Problem description: Please print each entry below exactly as it stands, but without any pictures.

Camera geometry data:
=== Section Start ===

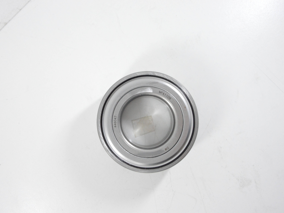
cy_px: 105
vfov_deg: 27.5
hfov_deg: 36.1
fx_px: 435
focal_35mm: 53
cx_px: 129
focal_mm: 32
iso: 3200
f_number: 8
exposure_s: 1/100
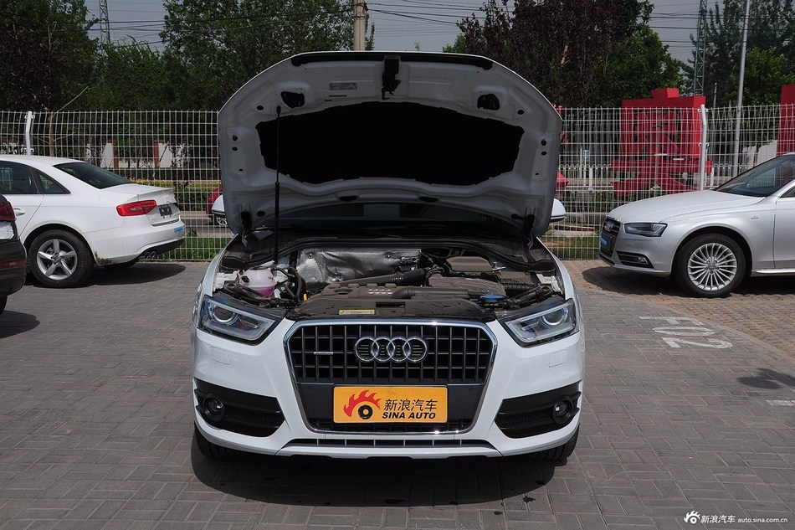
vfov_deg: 34.2
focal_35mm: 39
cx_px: 398
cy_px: 265
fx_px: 861
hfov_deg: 49.6
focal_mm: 26
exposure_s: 1/800
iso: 320
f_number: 7.1
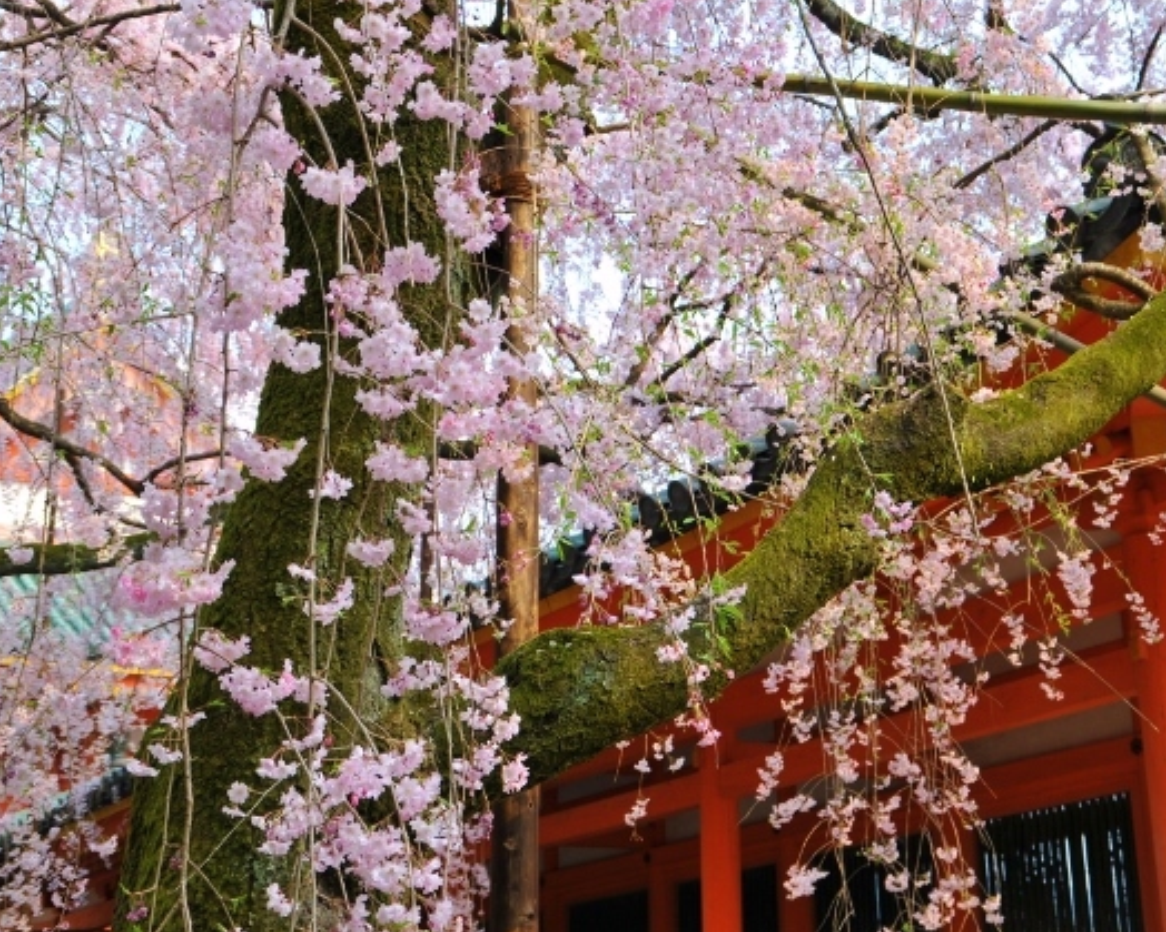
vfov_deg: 27.6
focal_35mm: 55
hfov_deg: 34.0
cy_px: 466
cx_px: 705
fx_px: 1898
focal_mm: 32
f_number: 8
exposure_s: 1/125
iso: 200
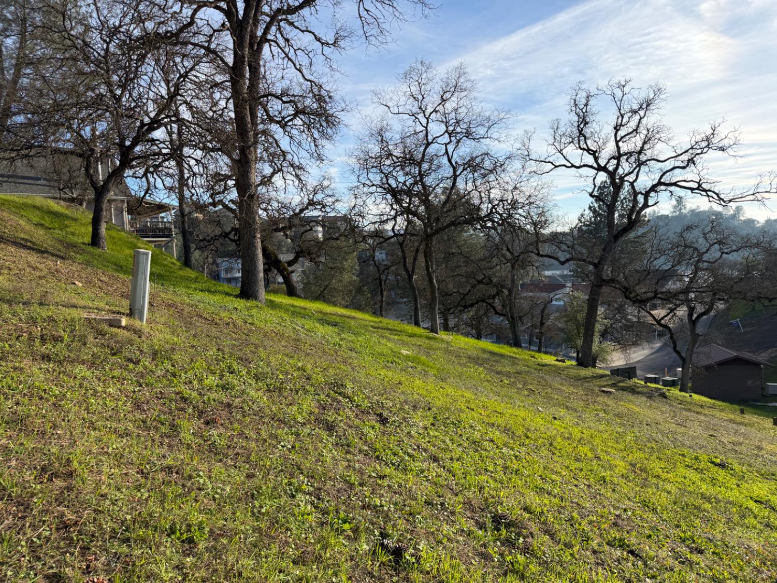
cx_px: 388
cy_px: 292
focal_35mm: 24
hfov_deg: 71.6
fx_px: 539
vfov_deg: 56.8
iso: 100
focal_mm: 6.76
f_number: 1.78
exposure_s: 1/3425
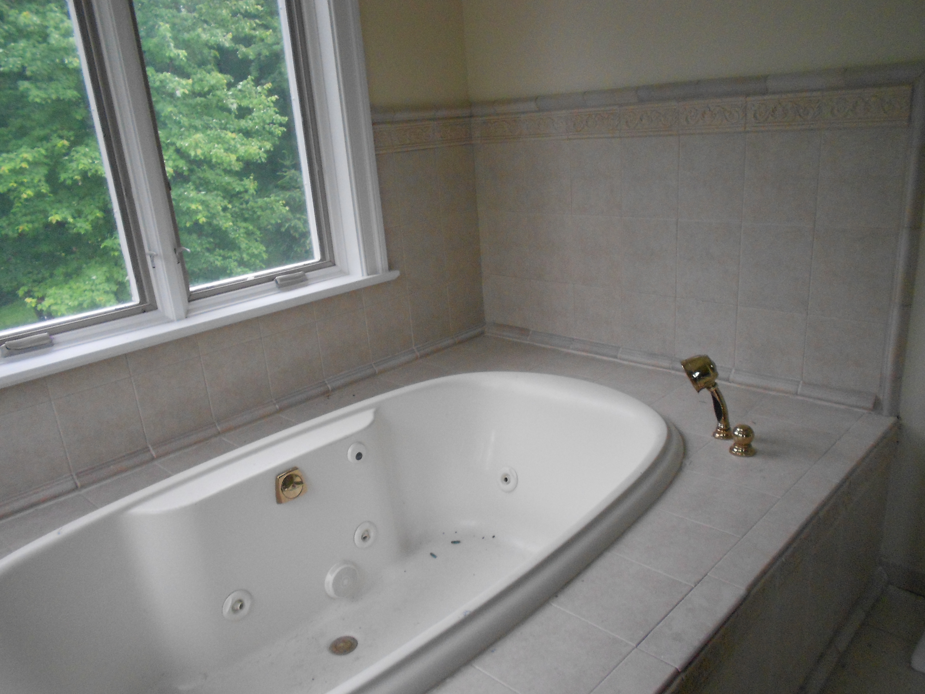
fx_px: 695
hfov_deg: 67.3
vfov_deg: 53.1
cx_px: 462
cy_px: 347
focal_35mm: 26
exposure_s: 1/80
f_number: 3.2
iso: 400
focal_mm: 4.6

=== Section End ===

Answer to the problem:
cy_px: 105
vfov_deg: 27.5
hfov_deg: 36.1
fx_px: 435
focal_35mm: 53
cx_px: 129
focal_mm: 32
iso: 3200
f_number: 8
exposure_s: 1/100
vfov_deg: 34.2
focal_35mm: 39
cx_px: 398
cy_px: 265
fx_px: 861
hfov_deg: 49.6
focal_mm: 26
exposure_s: 1/800
iso: 320
f_number: 7.1
vfov_deg: 27.6
focal_35mm: 55
hfov_deg: 34.0
cy_px: 466
cx_px: 705
fx_px: 1898
focal_mm: 32
f_number: 8
exposure_s: 1/125
iso: 200
cx_px: 388
cy_px: 292
focal_35mm: 24
hfov_deg: 71.6
fx_px: 539
vfov_deg: 56.8
iso: 100
focal_mm: 6.76
f_number: 1.78
exposure_s: 1/3425
fx_px: 695
hfov_deg: 67.3
vfov_deg: 53.1
cx_px: 462
cy_px: 347
focal_35mm: 26
exposure_s: 1/80
f_number: 3.2
iso: 400
focal_mm: 4.6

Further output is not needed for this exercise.